Est-ce que le futur se trouve dans la « campagne de précision » et la « politique sur-mesure » ?
L'avantage des nouvelles techniques politiques est qu'elles permettent de mieux cibler son auditoire, de rejoindre les gens, souvent déjà convaincus, afin de maximiser leur engagement. Aussi, dans le contexte actuel où les gens ne cherchent pas nécessairement à être informés, ces techniques polissent l'image, racourcissent le message et professionalisent l'approche afin d'adapter le produit (quel qu'il soit) au client (qui qu'il soit). La « politique 2.0 » dépasse largement le web et plait aux politiques puisqu'elle amincit la marge d'erreur.

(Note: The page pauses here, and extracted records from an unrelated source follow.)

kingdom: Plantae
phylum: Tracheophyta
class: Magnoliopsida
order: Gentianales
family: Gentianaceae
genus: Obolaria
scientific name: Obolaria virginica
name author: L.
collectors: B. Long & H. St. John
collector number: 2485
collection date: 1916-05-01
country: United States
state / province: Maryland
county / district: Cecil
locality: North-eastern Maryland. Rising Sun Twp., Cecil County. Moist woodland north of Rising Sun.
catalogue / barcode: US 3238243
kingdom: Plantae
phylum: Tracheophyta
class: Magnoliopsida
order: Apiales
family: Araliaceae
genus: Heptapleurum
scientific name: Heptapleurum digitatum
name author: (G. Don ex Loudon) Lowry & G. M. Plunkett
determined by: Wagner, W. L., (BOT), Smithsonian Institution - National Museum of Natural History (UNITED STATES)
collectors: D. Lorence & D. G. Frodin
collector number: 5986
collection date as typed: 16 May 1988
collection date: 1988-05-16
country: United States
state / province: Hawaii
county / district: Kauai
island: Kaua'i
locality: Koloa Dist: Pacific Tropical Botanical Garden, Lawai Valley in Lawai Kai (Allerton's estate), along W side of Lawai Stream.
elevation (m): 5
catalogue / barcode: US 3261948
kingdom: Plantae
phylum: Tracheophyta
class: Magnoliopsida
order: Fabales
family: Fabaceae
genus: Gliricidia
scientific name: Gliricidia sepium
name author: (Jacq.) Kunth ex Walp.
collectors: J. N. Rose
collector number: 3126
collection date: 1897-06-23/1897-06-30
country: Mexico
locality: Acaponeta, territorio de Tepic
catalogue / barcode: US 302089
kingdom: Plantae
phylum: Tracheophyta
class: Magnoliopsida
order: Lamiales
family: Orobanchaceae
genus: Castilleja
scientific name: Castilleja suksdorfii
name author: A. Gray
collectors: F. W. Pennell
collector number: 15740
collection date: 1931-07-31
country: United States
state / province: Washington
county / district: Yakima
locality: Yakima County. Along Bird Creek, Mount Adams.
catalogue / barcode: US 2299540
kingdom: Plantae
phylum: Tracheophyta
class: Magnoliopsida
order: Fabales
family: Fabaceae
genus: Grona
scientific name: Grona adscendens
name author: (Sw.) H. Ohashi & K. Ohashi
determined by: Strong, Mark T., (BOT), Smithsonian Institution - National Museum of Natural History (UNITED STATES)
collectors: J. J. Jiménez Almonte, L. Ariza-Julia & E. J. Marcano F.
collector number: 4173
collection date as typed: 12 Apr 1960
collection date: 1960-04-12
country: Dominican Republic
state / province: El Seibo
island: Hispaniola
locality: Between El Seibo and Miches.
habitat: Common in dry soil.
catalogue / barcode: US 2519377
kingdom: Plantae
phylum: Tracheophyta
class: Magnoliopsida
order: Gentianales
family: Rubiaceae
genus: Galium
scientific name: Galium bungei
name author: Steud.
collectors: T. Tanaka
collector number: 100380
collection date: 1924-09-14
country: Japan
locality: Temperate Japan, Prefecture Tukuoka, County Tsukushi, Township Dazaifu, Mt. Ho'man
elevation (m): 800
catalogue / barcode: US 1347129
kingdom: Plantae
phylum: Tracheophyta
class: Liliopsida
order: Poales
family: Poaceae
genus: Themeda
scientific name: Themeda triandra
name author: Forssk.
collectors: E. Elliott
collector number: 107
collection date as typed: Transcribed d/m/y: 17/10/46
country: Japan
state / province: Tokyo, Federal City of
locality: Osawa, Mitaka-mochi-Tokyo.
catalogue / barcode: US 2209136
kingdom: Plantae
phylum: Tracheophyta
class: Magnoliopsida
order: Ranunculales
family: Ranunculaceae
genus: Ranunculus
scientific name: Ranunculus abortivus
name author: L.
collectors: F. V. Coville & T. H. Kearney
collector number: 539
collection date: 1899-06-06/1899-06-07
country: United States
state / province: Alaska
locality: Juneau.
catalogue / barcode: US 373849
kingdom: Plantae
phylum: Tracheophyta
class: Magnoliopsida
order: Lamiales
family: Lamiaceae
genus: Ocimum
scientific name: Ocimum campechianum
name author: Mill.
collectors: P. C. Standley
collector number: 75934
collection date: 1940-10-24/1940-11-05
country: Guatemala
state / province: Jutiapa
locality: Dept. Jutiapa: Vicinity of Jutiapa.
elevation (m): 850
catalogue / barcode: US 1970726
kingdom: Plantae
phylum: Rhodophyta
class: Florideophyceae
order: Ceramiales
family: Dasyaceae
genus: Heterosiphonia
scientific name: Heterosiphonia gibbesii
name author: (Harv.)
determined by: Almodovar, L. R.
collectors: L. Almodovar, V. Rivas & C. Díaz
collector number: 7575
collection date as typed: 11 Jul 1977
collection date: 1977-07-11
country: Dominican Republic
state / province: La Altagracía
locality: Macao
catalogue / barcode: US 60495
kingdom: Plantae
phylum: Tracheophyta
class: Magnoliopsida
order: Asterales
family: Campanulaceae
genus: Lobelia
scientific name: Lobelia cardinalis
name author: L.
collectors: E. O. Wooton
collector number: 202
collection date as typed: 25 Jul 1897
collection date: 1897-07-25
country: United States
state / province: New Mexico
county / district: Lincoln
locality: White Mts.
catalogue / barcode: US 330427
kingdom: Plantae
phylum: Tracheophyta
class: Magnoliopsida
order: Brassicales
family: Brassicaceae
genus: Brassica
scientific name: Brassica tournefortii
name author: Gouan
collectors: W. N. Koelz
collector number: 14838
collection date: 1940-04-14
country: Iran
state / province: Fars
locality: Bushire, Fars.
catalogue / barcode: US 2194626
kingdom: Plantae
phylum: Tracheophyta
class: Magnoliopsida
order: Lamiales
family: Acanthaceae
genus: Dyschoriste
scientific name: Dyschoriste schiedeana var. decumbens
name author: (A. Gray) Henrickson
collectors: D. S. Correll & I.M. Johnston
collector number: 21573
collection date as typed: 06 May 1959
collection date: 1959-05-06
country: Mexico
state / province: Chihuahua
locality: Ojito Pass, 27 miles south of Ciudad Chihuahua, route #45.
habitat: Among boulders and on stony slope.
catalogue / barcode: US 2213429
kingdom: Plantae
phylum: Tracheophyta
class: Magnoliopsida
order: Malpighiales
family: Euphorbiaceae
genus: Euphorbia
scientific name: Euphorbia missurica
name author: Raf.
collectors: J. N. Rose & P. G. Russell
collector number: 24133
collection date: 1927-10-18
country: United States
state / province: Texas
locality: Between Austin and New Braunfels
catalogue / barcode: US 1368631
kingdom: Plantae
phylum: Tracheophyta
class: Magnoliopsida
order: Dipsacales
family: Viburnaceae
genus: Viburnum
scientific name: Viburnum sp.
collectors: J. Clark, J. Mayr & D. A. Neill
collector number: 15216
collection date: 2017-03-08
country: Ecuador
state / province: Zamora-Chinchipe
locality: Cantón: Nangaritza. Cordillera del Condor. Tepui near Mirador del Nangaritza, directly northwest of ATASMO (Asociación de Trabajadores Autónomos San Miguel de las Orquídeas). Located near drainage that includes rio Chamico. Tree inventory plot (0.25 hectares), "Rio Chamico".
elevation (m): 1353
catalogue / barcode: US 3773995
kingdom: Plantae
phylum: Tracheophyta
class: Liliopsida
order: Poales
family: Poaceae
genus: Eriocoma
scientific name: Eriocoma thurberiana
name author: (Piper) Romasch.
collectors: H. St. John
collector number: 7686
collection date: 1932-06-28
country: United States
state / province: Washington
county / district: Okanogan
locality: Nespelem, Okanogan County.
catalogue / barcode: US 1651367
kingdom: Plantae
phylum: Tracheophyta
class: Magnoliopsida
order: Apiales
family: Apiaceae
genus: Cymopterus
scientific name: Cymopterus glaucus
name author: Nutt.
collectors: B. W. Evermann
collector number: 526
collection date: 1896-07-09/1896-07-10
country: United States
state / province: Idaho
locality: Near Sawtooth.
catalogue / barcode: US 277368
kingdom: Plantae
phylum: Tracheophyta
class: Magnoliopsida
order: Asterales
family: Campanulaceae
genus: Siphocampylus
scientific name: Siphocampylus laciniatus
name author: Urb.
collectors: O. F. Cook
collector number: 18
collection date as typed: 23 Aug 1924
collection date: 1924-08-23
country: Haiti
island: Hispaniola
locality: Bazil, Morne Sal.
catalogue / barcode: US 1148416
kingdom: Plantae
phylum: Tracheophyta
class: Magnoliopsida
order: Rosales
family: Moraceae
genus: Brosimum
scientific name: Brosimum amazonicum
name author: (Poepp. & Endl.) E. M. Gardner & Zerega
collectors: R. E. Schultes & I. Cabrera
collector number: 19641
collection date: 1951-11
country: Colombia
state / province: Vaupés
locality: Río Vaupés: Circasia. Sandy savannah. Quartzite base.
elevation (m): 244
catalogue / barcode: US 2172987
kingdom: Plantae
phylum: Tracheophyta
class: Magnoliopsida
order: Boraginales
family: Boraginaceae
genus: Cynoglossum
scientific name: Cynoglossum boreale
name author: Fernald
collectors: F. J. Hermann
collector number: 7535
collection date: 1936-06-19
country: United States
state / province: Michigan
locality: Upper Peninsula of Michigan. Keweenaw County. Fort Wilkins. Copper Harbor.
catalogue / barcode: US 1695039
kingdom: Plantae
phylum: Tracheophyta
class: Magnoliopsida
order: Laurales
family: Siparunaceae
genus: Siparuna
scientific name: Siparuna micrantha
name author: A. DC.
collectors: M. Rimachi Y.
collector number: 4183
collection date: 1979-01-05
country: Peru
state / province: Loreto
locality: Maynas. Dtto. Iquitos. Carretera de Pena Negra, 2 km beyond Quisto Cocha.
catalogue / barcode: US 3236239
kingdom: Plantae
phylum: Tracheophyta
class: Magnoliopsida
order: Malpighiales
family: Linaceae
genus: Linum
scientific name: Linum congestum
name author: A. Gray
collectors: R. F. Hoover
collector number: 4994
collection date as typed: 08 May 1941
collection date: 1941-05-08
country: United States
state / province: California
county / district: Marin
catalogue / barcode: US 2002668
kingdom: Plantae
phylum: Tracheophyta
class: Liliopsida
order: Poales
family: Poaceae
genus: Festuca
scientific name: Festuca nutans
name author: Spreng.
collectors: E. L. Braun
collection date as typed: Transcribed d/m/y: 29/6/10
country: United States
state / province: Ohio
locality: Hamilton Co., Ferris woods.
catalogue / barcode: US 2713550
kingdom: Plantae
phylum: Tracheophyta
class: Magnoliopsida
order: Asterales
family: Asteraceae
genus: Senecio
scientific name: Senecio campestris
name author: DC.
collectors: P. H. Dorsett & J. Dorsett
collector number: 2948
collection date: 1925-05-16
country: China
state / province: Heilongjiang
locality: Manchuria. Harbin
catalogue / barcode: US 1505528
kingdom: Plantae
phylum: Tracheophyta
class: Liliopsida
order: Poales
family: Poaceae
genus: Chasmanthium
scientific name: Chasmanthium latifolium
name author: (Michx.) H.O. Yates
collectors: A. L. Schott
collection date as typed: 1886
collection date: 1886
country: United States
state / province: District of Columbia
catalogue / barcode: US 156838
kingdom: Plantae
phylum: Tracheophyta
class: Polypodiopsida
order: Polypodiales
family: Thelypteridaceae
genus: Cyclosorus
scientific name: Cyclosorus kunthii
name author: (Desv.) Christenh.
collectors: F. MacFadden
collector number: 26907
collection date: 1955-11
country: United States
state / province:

Toutefois, ce culte de la technique ne tend-il pas à déshumaniser le débat public ? Est-ce qu'impressionnés par le « jeu » politique en haute définition, nous n'oublions pas les raisons pour lesquelles les différentes tendances s'affrontent et des valeurs s'entrechoquent ? Il ne s'agit pas ici de se rappeler avec nostalgie l'âge mythique ou on pratiquait encore la politique de proximité, puisque le milieu a évolué et que ces avancées permettent des gains substantiels pour les organisations qui s'ouvrent au changement. La technique, par contre, peut mener à une vision plus mécanique, voir comptable, de la joute politique.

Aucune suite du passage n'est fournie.